Paul dit aussi que « les mauvais désirs suscités par la Loi nous ont menés à la mort ». Si je met ces paroles en équation, ça donne : chair + Loi = mort. Comment et pourquoi ?  Le but de la loi n’est évidemment pas de provoquer mes passions mauvaises, mais elle a eu cet effet parce que mon penchant à la désobéissance me porte à faire ce que la loi défend. La puissance des convoitises comprimées et condamnées augmente à cause de l’obstacle que la loi leur oppose. Non seulement la loi morale révèle le péché, mais elle l’excite et le stimule parce que l’être humain est fondamentalement mauvais et tordu. Au fond de moi-même, je suis attiré par l’interdit parce que j’ai en moi ce désir de mal faire et d’agir contrairement à ce qui est bien. Quand j’étais adolescent, à l’époque des cerises, ma mère en achetait au marché, mais je n’en mangeais que très rarement. Par contre après l’école, avec une bande de copains on allait à la maraude et là je m’en mettais plein la lampe jusqu’à ce que je ne puisse plus bouger. Les fruits volés étaient bien meilleurs que ceux achetés. De même, les bonbons qui étaient dans le placard avaient meilleur goût lorsque je les chipais que quand on me permettait d’en manger. Un proverbe de l’Ancien Testament résume bien cet attrait de l’interdit; je le lis :

“ Les eaux dérobées sont plus douces, et le pain mangé en secret est savoureux ” (Proverbes 9.17).

Les interdictions font naître des pulsions de pécher, ce que Paul explique en détail un peu plus loin. Les mauvaises passions que contiennent mon coeur engendrent les actions interdites par Dieu. Or la transgression de la loi morale entraîne immanquablement la condamnation et la mort.

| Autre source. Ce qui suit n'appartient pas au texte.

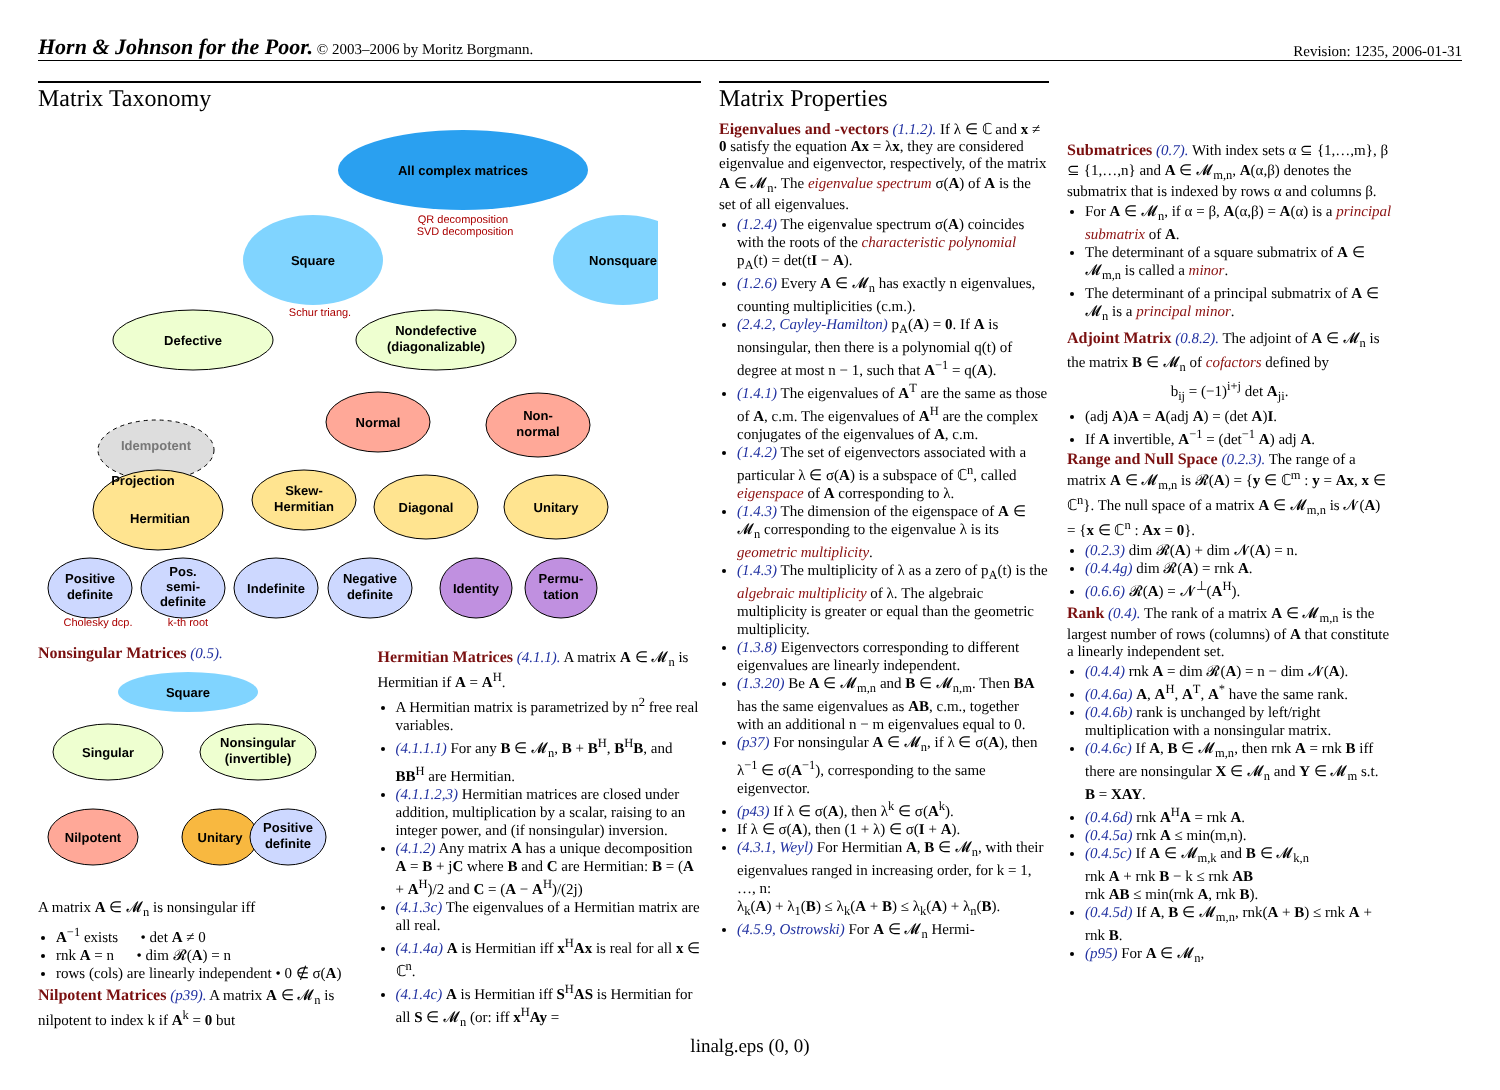Horn & Johnson for the Poor. © 2003–2006 by Moritz Borgmann. Revision: 1235, 2006-01-31
Matrix Taxonomy
All complex matrices
Square
Nonsquare
QR decomposition
SVD decomposition
Defective
Nondefective
(diagonalizable)
Schur triang.
Normal
Non-
normal
Idempotent
Projection
Hermitian
Skew-
Hermitian
Diagonal
Unitary
Positive
definite
Pos.
semi-
definite
Indefinite
Negative
definite
Identity
Permu-
tation
Cholesky dcp.
k-th root
Nonsingular Matrices
(0.5).
Square
Singular
Nonsingular
(invertible)
Nilpotent
Unitary
Positive
definite
A matrix A ∈ 𝓜<sub>n</sub> is nonsingular iff
A<sup>−1</sup> exists • det A ≠ 0
rnk A = n • dim 𝓡(A) = n
rows (cols) are linearly independent • 0 ∉ σ(A)
Nilpotent Matrices
(p39). A matrix A ∈ 𝓜<sub>n</sub> is nilpotent to index k if A<sup>k</sup> = 0 but
Hermitian Matrices
(4.1.1). A matrix A ∈ 𝓜<sub>n</sub> is Hermitian if A = A<sup>H</sup>.
A Hermitian matrix is parametrized by n<sup>2</sup> free real variables.
(4.1.1.1) For any B ∈ 𝓜<sub>n</sub>, B + B<sup>H</sup>, B<sup>H</sup>B, and BB<sup>H</sup> are Hermitian.
(4.1.1.2,3) Hermitian matrices are closed under addition, multiplication by a scalar, raising to an integer power, and (if nonsingular) inversion.
(4.1.2) Any matrix A has a unique decomposition A = B + jC where B and C are Hermitian: B = (A + A<sup>H</sup>)/2 and C = (A − A<sup>H</sup>)/(2j)
(4.1.3c) The eigenvalues of a Hermitian matrix are all real.
(4.1.4a) A is Hermitian iff x<sup>H</sup>Ax is real for all x ∈ ℂ<sup>n</sup>.
(4.1.4c) A is Hermitian iff S<sup>H</sup>AS is Hermitian for all S ∈ 𝓜<sub>n</sub> (or: iff x<sup>H</sup>Ay =
Matrix Properties
Eigenvalues and -vectors
(1.1.2). If λ ∈ ℂ and x ≠ 0 satisfy the equation Ax = λx, they are considered eigenvalue and eigenvector, respectively, of the matrix A ∈ 𝓜<sub>n</sub>. The eigenvalue spectrum σ(A) of A is the set of all eigenvalues.
(1.2.4) The eigenvalue spectrum σ(A) coincides with the roots of the characteristic polynomial p<sub>A</sub>(t) = det(tI − A).
(1.2.6) Every A ∈ 𝓜<sub>n</sub> has exactly n eigenvalues, counting multiplicities (c.m.).
(2.4.2, Cayley-Hamilton) p<sub>A</sub>(A) = 0. If A is nonsingular, then there is a polynomial q(t) of degree at most n − 1, such that A<sup>−1</sup> = q(A).
(1.4.1) The eigenvalues of A<sup>T</sup> are the same as those of A, c.m. The eigenvalues of A<sup>H</sup> are the complex conjugates of the eigenvalues of A, c.m.
(1.4.2) The set of eigenvectors associated with a particular λ ∈ σ(A) is a subspace of ℂ<sup>n</sup>, called eigenspace of A corresponding to λ.
(1.4.3) The dimension of the eigenspace of A ∈ 𝓜<sub>n</sub> corresponding to the eigenvalue λ is its geometric multiplicity.
(1.4.3) The multiplicity of λ as a zero of p<sub>A</sub>(t) is the algebraic multiplicity of λ. The algebraic multiplicity is greater or equal than the geometric multiplicity.
(1.3.8) Eigenvectors corresponding to different eigenvalues are linearly independent.
(1.3.20) Be A ∈ 𝓜<sub>m,n</sub> and B ∈ 𝓜<sub>n,m</sub>. Then BA has the same eigenvalues as AB, c.m., together with an additional n − m eigenvalues equal to 0.
(p37) For nonsingular A ∈ 𝓜<sub>n</sub>, if λ ∈ σ(A), then λ<sup>−1</sup> ∈ σ(A<sup>−1</sup>), corresponding to the same eigenvector.
(p43) If λ ∈ σ(A), then λ<sup>k</sup> ∈ σ(A<sup>k</sup>).
If λ ∈ σ(A), then (1 + λ) ∈ σ(I + A).
(4.3.1, Weyl) For Hermitian A, B ∈ 𝓜<sub>n</sub>, with their eigenvalues ranged in increasing order, for k = 1, …, n:
λ<sub>k</sub>(A) + λ<sub>1</sub>(B) ≤ λ<sub>k</sub>(A + B) ≤ λ<sub>k</sub>(A) + λ<sub>n</sub>(B).
(4.5.9, Ostrowski) For A ∈ 𝓜<sub>n</sub> Hermi-
Submatrices
(0.7). With index sets α ⊆ {1,…,m}, β ⊆ {1,…,n} and A ∈ 𝓜<sub>m,n</sub>, A(α,β) denotes the submatrix that is indexed by rows α and columns β.
For A ∈ 𝓜<sub>n</sub>, if α = β, A(α,β) = A(α) is a principal submatrix of A.
The determinant of a square submatrix of A ∈ 𝓜<sub>m,n</sub> is called a minor.
The determinant of a principal submatrix of A ∈ 𝓜<sub>n</sub> is a principal minor.
Adjoint Matrix
(0.8.2). The adjoint of A ∈ 𝓜<sub>n</sub> is the matrix B ∈ 𝓜<sub>n</sub> of cofactors defined by
b<sub>ij</sub> = (−1)<sup>i+j</sup> det A<sub>ji</sub>.
(adj A)A = A(adj A) = (det A)I.
If A invertible, A<sup>−1</sup> = (det<sup>−1</sup> A) adj A.
Range and Null Space
(0.2.3). The range of a matrix A ∈ 𝓜<sub>m,n</sub> is 𝓡(A) = {y ∈ ℂ<sup>m</sup> : y = Ax, x ∈ ℂ<sup>n</sup>}. The null space of a matrix A ∈ 𝓜<sub>m,n</sub> is 𝓝(A) = {x ∈ ℂ<sup>n</sup> : Ax = 0}.
(0.2.3) dim 𝓡(A) + dim 𝓝(A) = n.
(0.4.4g) dim 𝓡(A) = rnk A.
(0.6.6) 𝓡(A) = 𝓝<sup>⊥</sup>(A<sup>H</sup>).
Rank
(0.4). The rank of a matrix A ∈ 𝓜<sub>m,n</sub> is the largest number of rows (columns) of A that constitute a linearly independent set.
(0.4.4) rnk A = dim 𝓡(A) = n − dim 𝓝(A).
(0.4.6a) A, A<sup>H</sup>, A<sup>T</sup>, A<sup>*</sup> have the same rank.
(0.4.6b) rank is unchanged by left/right multiplication with a nonsingular matrix.
(0.4.6c) If A, B ∈ 𝓜<sub>m,n</sub>, then rnk A = rnk B iff there are nonsingular X ∈ 𝓜<sub>n</sub> and Y ∈ 𝓜<sub>m</sub> s.t. B = XAY.
(0.4.6d) rnk A<sup>H</sup>A = rnk A.
(0.4.5a) rnk A ≤ min(m,n).
(0.4.5c) If A ∈ 𝓜<sub>m,k</sub> and B ∈ 𝓜<sub>k,n</sub>
rnk A + rnk B − k ≤ rnk AB
rnk AB ≤ min(rnk A, rnk B).
(0.4.5d) If A, B ∈ 𝓜<sub>m,n</sub>, rnk(A + B) ≤ rnk A + rnk B.
(p95) For A ∈ 𝓜<sub>n</sub>,
linalg.eps (0, 0)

De plus, et comme Paul l’a déjà dit au début de cette épître, même si je ne suis pas régis par une loi morale, je n’obéirai pas aux sollicitations de ma conscience et choisirai plutôt de faire ce qui est mal aux yeux de Dieu.

Verset 6

Je continue le texte.

Mais maintenant, libérés du régime de la Loi, morts à ce qui nous gardait prisonniers, nous pouvons servir Dieu d’une manière nouvelle par l’Esprit, et non plus sous le régime périmé de la lettre de la Loi (Romains 7.6).

Toute être humain dans la chair, c’est-à-dire qui est à l’état brut hérité d’Adam, est prisonnier de la loi morale qui est pour lui une prison. Tous ceux qui la transgressent, c’est-à-dire la totalité des êtres humains, se rendent coupables à l’égard de cette loi morale et sont donc condamnés par elle et par Dieu. Mais maintenant, dit Paul, ceux qui sont identifiés à Jésus sont libérés des contraintes que la loi divine faisait peser sur eux, c’est-à-dire : « Obéis ou tu mourras ! » Au niveau de leur culpabilité, les croyants sont morts avec le Christ crucifié à la loi morale qui commande, qui défend, qui exige et qui condamne.

Comme une veuve est dégagée des obligations légales du mariage, de même le chrétien authentique est affranchi des exigences de la loi divine et de l’attrait de l’interdit qu’elle exerçait sur lui. Le but de cette libération du boulet de la loi divine est de pouvoir servir Dieu en toute liberté grâce à l’action du Saint-Esprit dans sa vie. Paul expliquera comment au chapitre suivant. Donc, par la mort du Christ en croix, le croyant n’est pas seulement mort vis-à-vis du péché, ce que Paul a expliqué dans le chapitre précédent, mais il est également mort en ce qui concerne les exigences que la loi morale lui imposait. Par son union avec le Christ, le croyant est dégagé des exigences de la loi, de son pouvoir d’accusation, et de l’attrait de l’interdit. Il peut dorénavant servir Dieu d’une manière nouvelle, non plus sur la base du devoir : « Je dois le faire », mais par amour pour Dieu parce que « je veux plaire à Jésus-Christ mon sauveur ». Un tout petit poème résume bien cette pensée. Je le lis :

Je ne travaille pas au salut de mon âme ; cette œuvre, mon Seigneur l’a accomplie ; mais je travaillerai comme un esclave, par amour pour le Fils bien-aimé de Dieu.